Reading parquet file error

I downloaded GBIF data from a .json file and uncompressed it, but when trying to use the data with phylonext, it can't read it properly...

# Download data based on the 
curl -Ssi \
  --user "$USER":"$PASSWORD" \
  -H "Content-Type: application/json" \
  -X POST -d @gbif_filters.json \
  https://api.gbif.org/v1/occurrence/download/request

# Check status
IDDOWNLOAD="myDownload_ID" # I have my download ID 
curl -Ss https://api.gbif.org/v1/occurrence/download/$IDDOWNLOAD | jq .
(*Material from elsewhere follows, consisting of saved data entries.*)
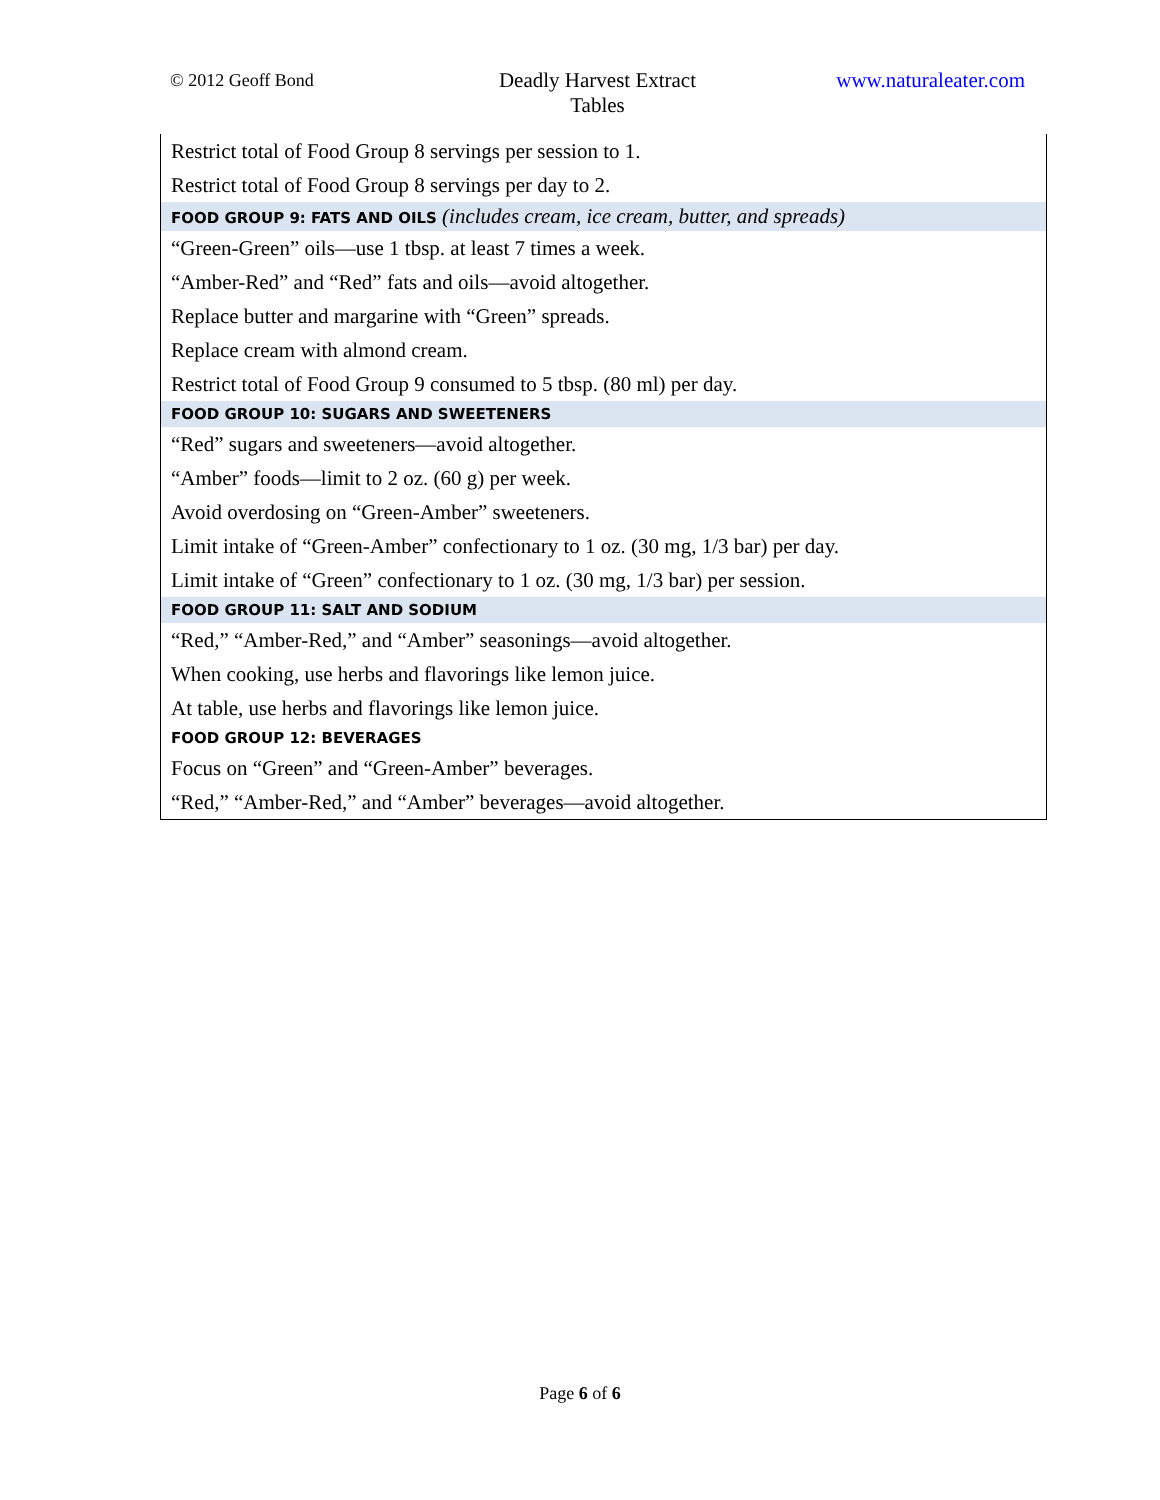© 2012 Geoff Bond
Deadly Harvest Extract
Tables
www.naturaleater.com
| Restrict total of Food Group 8 servings per session to 1. |
| Restrict total of Food Group 8 servings per day to 2. |
| FOOD GROUP 9: FATS AND OILS (includes cream, ice cream, butter, and spreads) |
| “Green-Green” oils—use 1 tbsp. at least 7 times a week. |
| “Amber-Red” and “Red” fats and oils—avoid altogether. |
| Replace butter and margarine with “Green” spreads. |
| Replace cream with almond cream. |
| Restrict total of Food Group 9 consumed to 5 tbsp. (80 ml) per day. |
| FOOD GROUP 10: SUGARS AND SWEETENERS |
| “Red” sugars and sweeteners—avoid altogether. |
| “Amber” foods—limit to 2 oz. (60 g) per week. |
| Avoid overdosing on “Green-Amber” sweeteners. |
| Limit intake of “Green-Amber” confectionary to 1 oz. (30 mg, 1/3 bar) per day. |
| Limit intake of “Green” confectionary to 1 oz. (30 mg, 1/3 bar) per session. |
| FOOD GROUP 11: SALT AND SODIUM |
| “Red,” “Amber-Red,” and “Amber” seasonings—avoid altogether. |
| When cooking, use herbs and flavorings like lemon juice. |
| At table, use herbs and flavorings like lemon juice. |
| FOOD GROUP 12: BEVERAGES |
| Focus on “Green” and “Green-Amber” beverages. |
| “Red,” “Amber-Red,” and “Amber” beverages—avoid altogether. |
Page 6 of 6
# Download the data locally
mkdir -p ~/Projects/phylonext/GBIF_dumps
cd ~/Projects/phylonext/GBIF_dumps

aria2c \
  https://api.gbif.org/v1/occurrence/download/request/$IDDOWNLOAD.zip \
  -o gbif_dump.zip

# unzip GBIF data 
unzip -d ~/Projects/phylonext/GBIF_dumps ~/Projects/phylonext/GBIF_dumps/gbif_dump.zip

Then run the pipeline

OUTPUTPHYLONEXT="$HOME/Projects/phylonext/analysis_1"
# Run the pipeline 
nextflow run vmikk/PhyloNext -r main \
  --input "$HOME/Projects/phylonext/GBIF_dumps/occurrence.parquet/" \
  --dbscan true  \
  --iterations 100  \
  --outdir "$OUTPUTPHYLONEXT" \
  -profile docker

N E X T F L O W   ~  version 25.04.2

Launching `https://github.com/vmikk/PhyloNext` [maniac_swirles] DSL2 - revision: 3d8eae09fd [main]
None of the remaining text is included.